_Given passage_:

------------------------------------------------------------

When I was the general manager of our first plant in Scotland, SD, I vividly remember making many trips to our state capitol in Pierre to lobby for the state ethanol producer payment.
(Afraid that a 22-year old wouldn’t be taken seriously, I grew a beard to look older. Unfortunately, some of those photos still exist!)
The South Dakota state producer payment was something the state legislature had already approved, but the funding wasn’t made available to producers. Since our upstart industry wasn’t yet competitive with the cheap oil of the time, it was very clear to me that our business, which we had mortgaged our family farm to purchase, was doomed to fail without this incentive.
On the federal level, an equally important policy was the tax credit that incentivized gasoline blenders to blend ethanol into the fuel. This later became known as the Volumetric Ethanol Excise Tax Credit or VEETC. Over the years this tax credit, that goes to the fuel blender, has been critical in helping ethanol be competitive in the market place so the renewable fuel industry could grow.
It’s a little known fact that tax payers have received a tremendous return on this investment. Our industry is responsible for the creation of over a half million American jobs, has helped to revitalize rural America and has helped our nation reduce our imports of foreign oil and eliminated significant farm subsidies. In 2010 alone, the ethanol industry contributed $53 billion to the U.S. economy. Not to mention, unlike some other multi-national oil companies, our industry actually pays billions annually in U.S. taxes!
As for POET, we’ve been able to grow from one small plant with 13 team members producing less than a million gallons of ethanol per year to an organization with 27 plants and 1,600 team members producing 1.7 billion gallons of ethanol and 10 billion pounds of distillers grains each year. We also have about 10,000 farmers who have invested in our facilities and over 30,000 farmers that provide us grain. I am quite certain that without VEETC, this growth would not have been possible.

------------------------------------------------------------

_Stored data_:
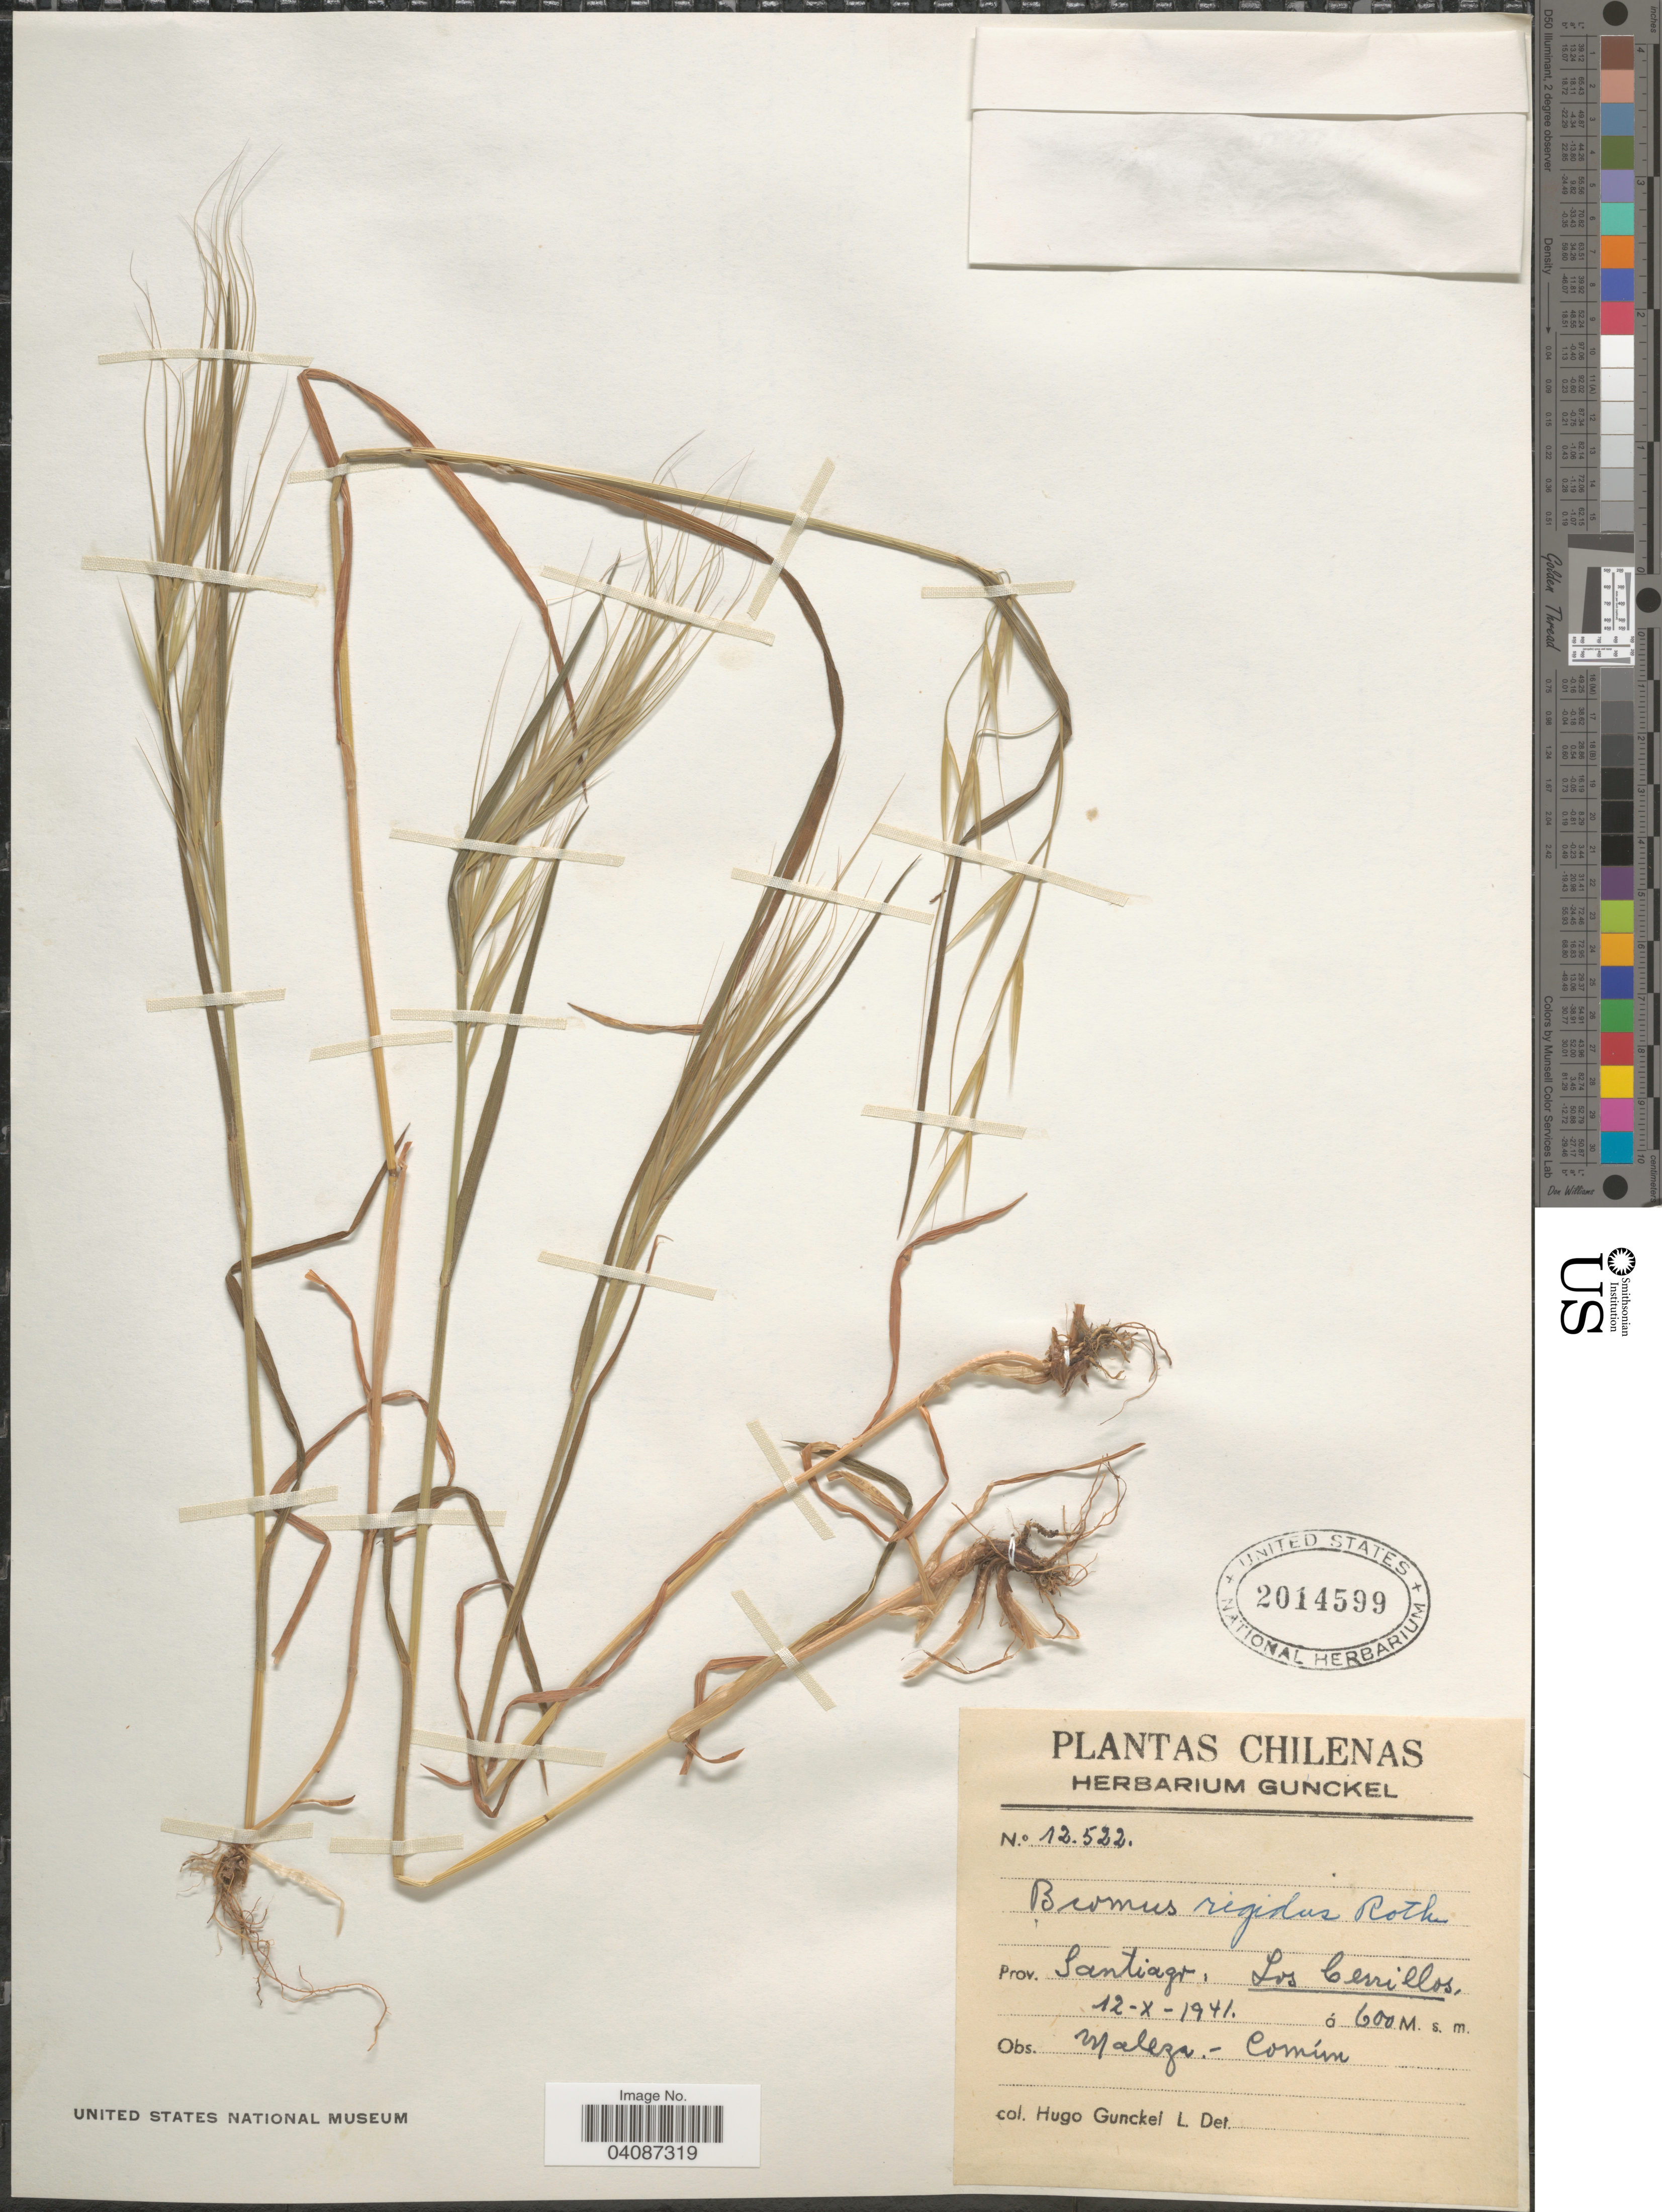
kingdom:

------------------------------------------------------------

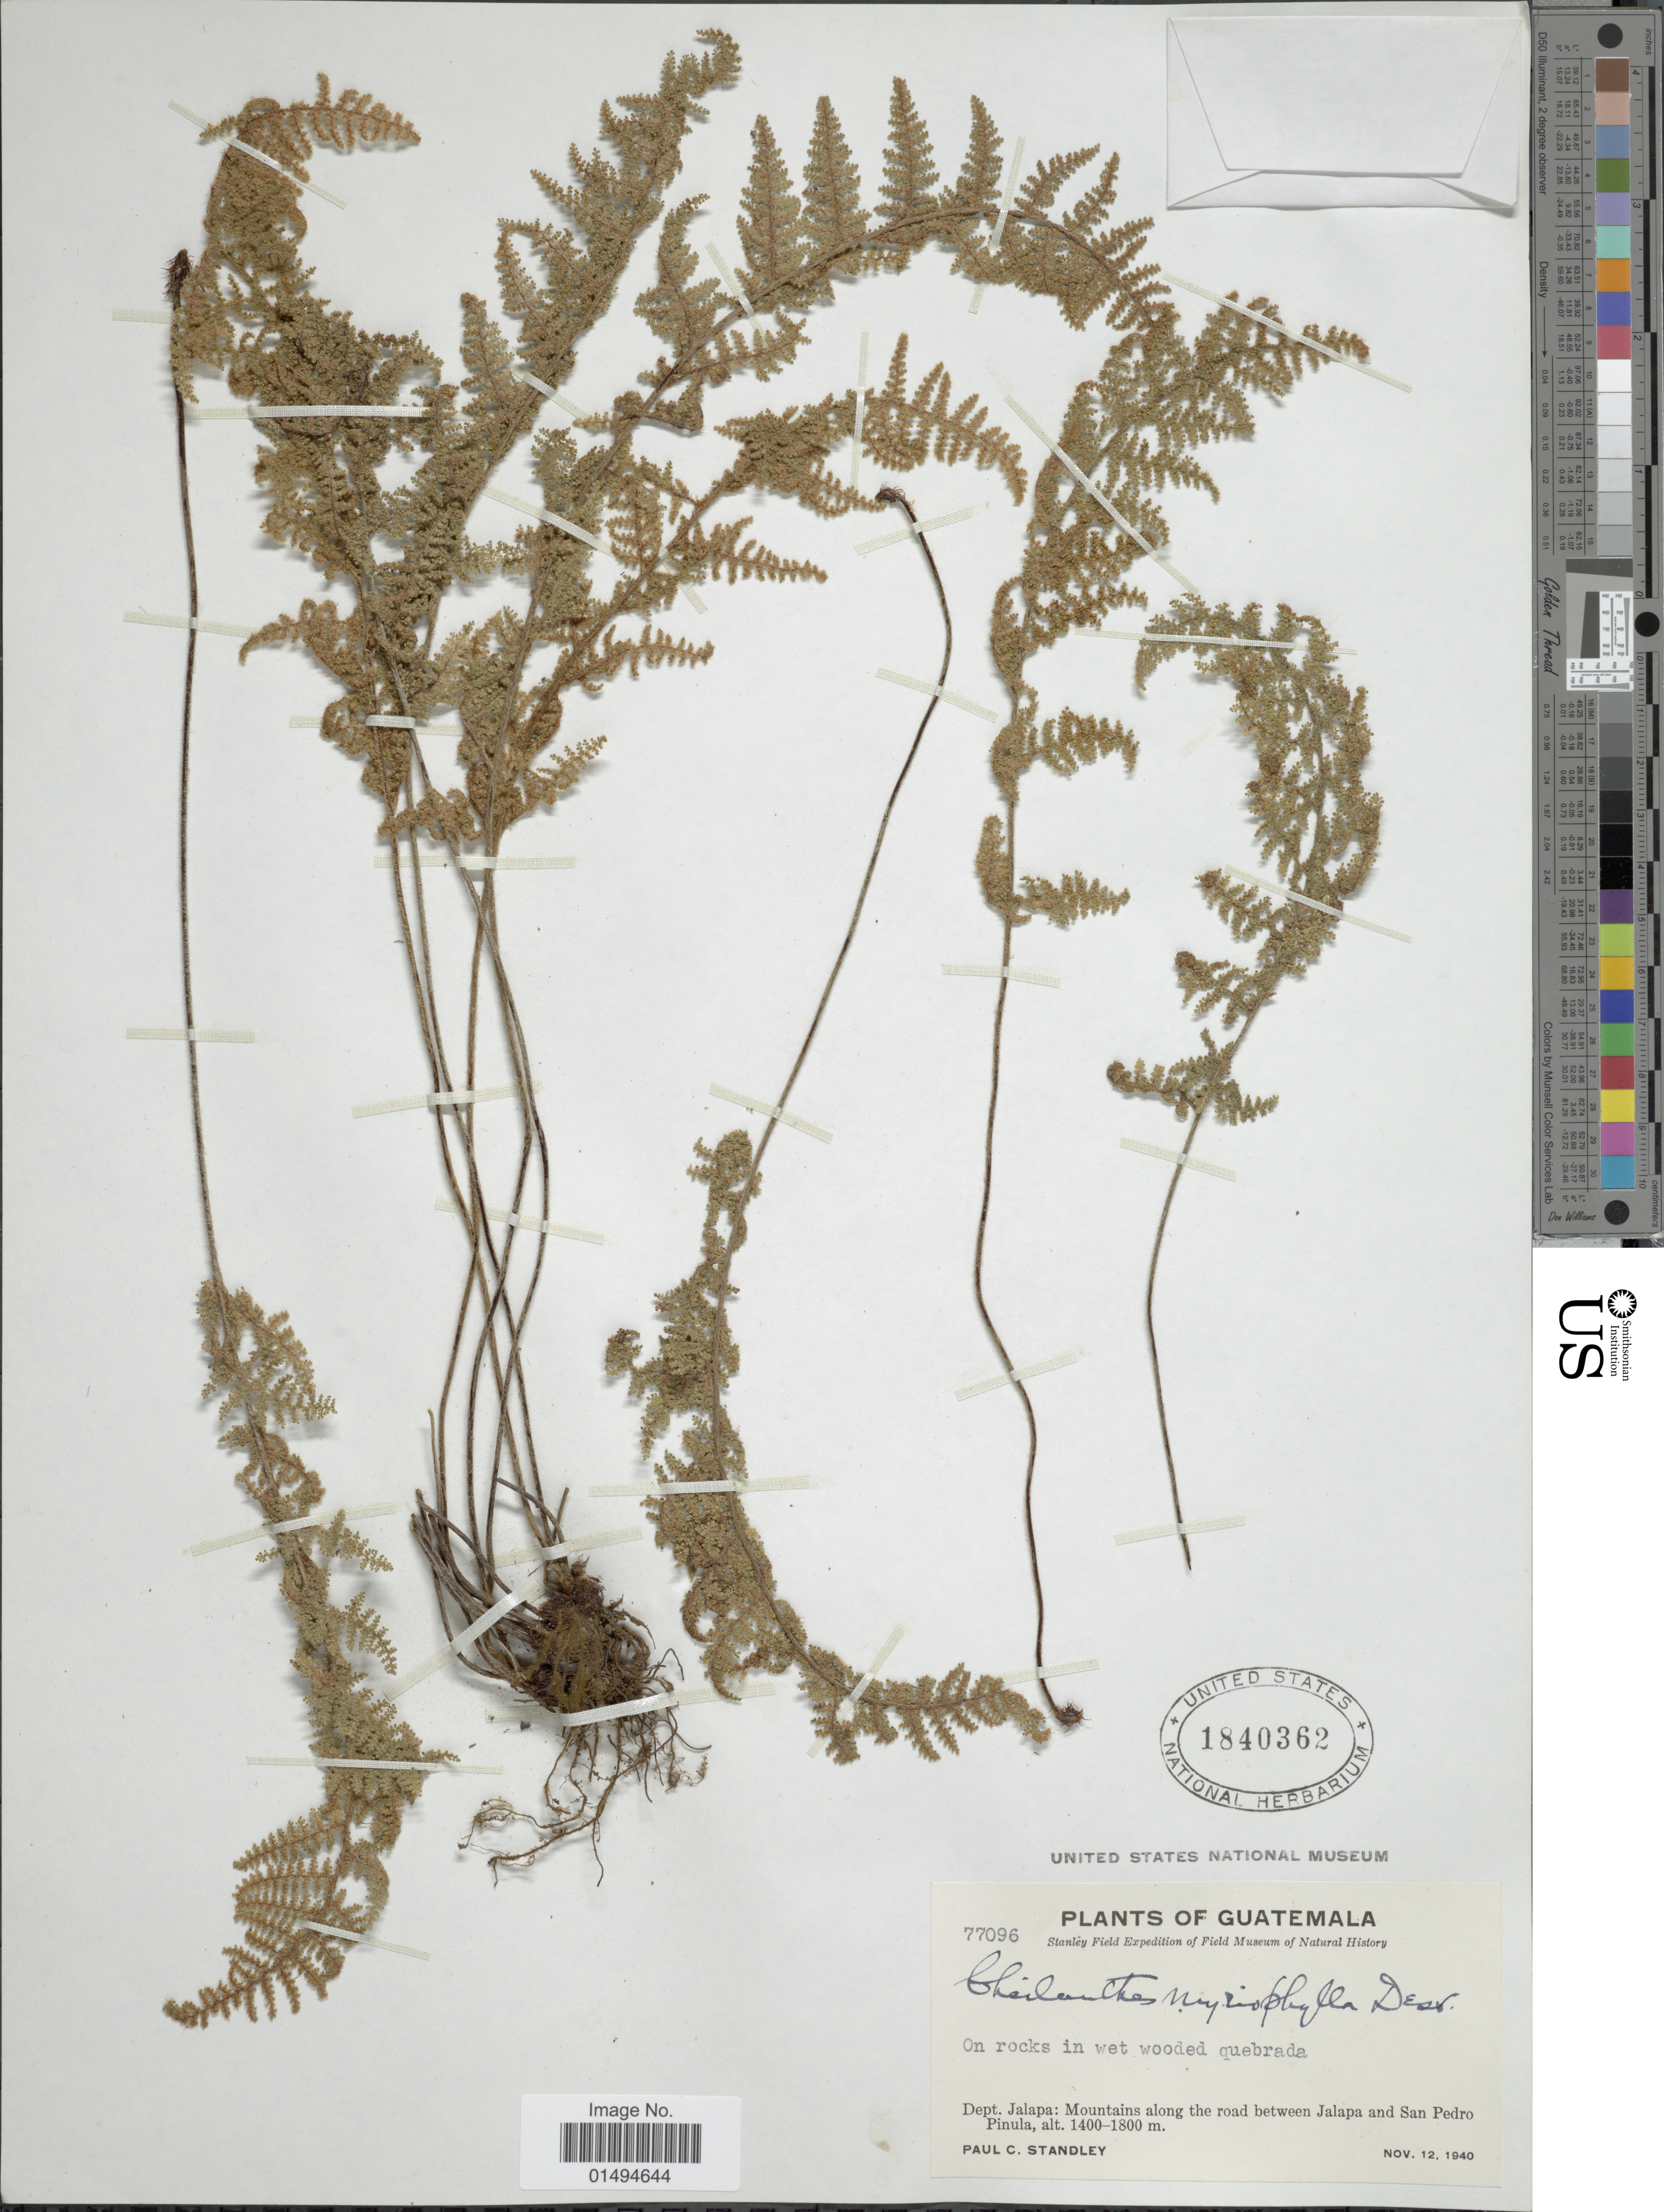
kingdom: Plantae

------------------------------------------------------------

_Your tasks_:
A. According to the ethanol passage, what does VEETC stand for?
B. Please continue the ethanol passage from its last sentence.

_Answers to the tasks_:
A. Volumetric Ethanol Excise Tax Credit

B.
I know there are plenty of skeptics and naysayers out there who say the government shouldn’t get involved in incentivizing businesses. But without policies and incentives such as these, it would be impossible for a small, upstart industry like ours to compete with an entrenched, monopolistic industry like Big Oil.
As a matter of fact, our nation has a history of helping new industries get off the ground – many that are critical to our economy today. Where would our rail, airline and broadband industries be today if not for the help of government policy?
But for our industry, times are changing.
Our Federal government is facing a debt issue that threatens our entire economy. And our political climate is as volatile and hostile as it has ever been. The ethanol tax credit is caught in the cross-hairs of this environment and there’s a strong chance that the 45 cent ethanol tax credit along with the ethanol import tariff will be allowed to expire at the end of this year. (I’d say it’s time Big Oil allows their lavish tax credits to expire as well.)
So what does this mean for POET?
Although these policies have been important to the health of our industry, I am extremely confident we will be able to continue to operate successfully in this new environment. Ethanol production today is more efficient than ever while oil prices have increased exponentially making ethanol competitive with gasoline. As a matter of fact, over the past two years, the wholesale price of ethanol has averaged 16 cents per gallon less than gasoline. Additionally, there is a Renewable Fuel Standard that ensures there is a stable market for ethanol.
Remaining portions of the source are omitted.